Structured pose outputs:
------------------------------
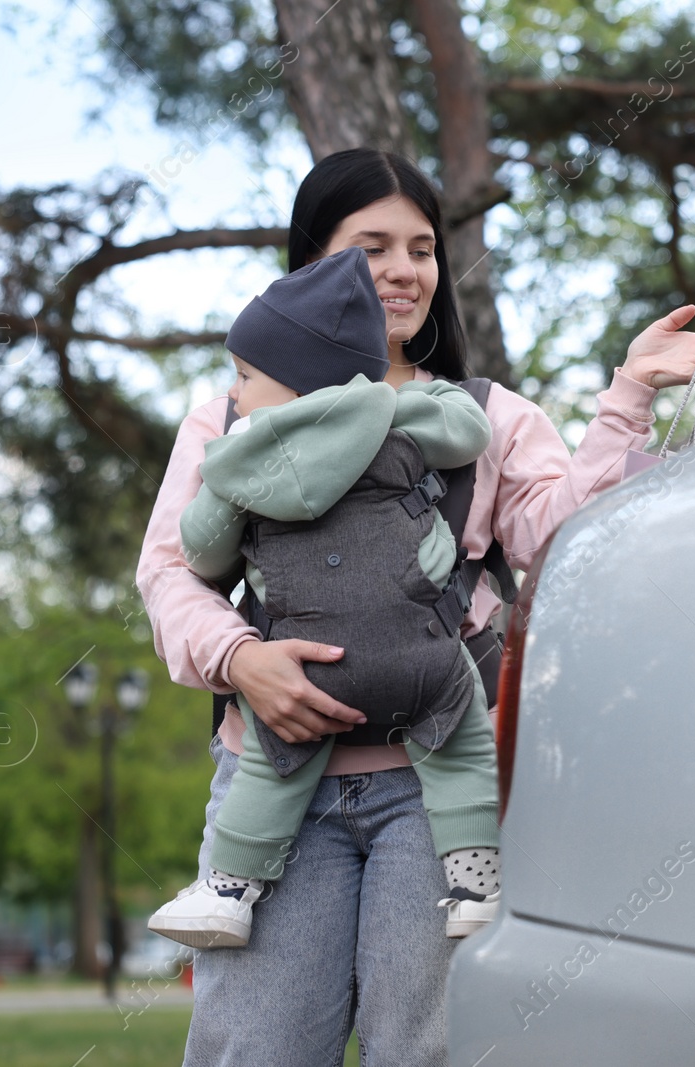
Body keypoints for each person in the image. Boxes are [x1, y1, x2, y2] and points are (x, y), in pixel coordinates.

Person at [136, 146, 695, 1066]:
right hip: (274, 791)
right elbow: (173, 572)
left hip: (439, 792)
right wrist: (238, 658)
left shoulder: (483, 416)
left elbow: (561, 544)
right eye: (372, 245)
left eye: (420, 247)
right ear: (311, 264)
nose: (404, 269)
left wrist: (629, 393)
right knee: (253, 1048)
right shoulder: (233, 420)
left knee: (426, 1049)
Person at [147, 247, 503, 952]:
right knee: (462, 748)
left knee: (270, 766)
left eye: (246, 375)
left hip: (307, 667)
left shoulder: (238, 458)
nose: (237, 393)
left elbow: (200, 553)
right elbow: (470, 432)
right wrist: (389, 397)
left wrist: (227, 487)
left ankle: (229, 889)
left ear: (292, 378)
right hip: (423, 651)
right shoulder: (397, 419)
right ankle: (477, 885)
------------------------------
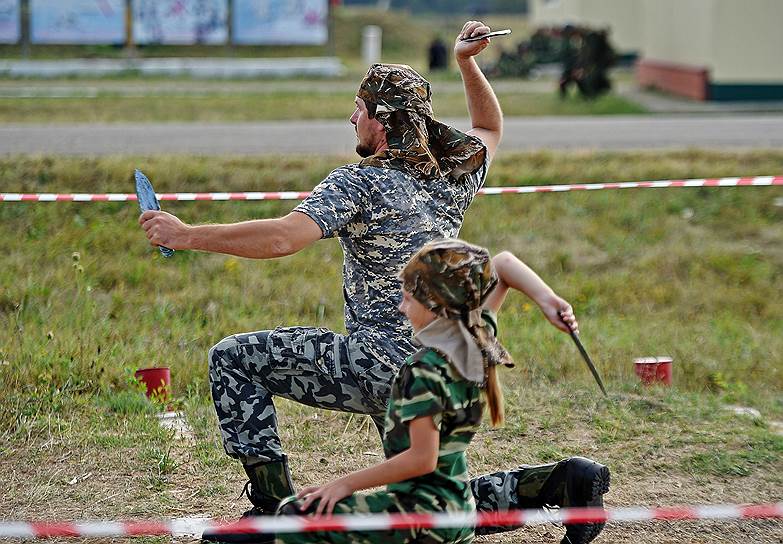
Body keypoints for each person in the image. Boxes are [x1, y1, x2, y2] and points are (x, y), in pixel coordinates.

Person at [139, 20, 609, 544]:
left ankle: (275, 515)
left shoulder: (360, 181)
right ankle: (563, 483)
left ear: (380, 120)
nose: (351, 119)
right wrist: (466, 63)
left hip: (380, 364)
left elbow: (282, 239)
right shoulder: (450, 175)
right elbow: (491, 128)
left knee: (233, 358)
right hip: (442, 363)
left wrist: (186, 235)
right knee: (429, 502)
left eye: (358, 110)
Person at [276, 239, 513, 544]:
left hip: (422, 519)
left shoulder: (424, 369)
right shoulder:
------------------------------
Description of the task:
Can you repeat, word for word, every line above from the one containing "left wrist: (227, 487)" down to the one containing "right ankle: (477, 885)", including both?

Task output:
left wrist: (227, 487)
left ankle: (229, 889)
left ear: (292, 378)
right hip: (423, 651)
right shoulder: (397, 419)
right ankle: (477, 885)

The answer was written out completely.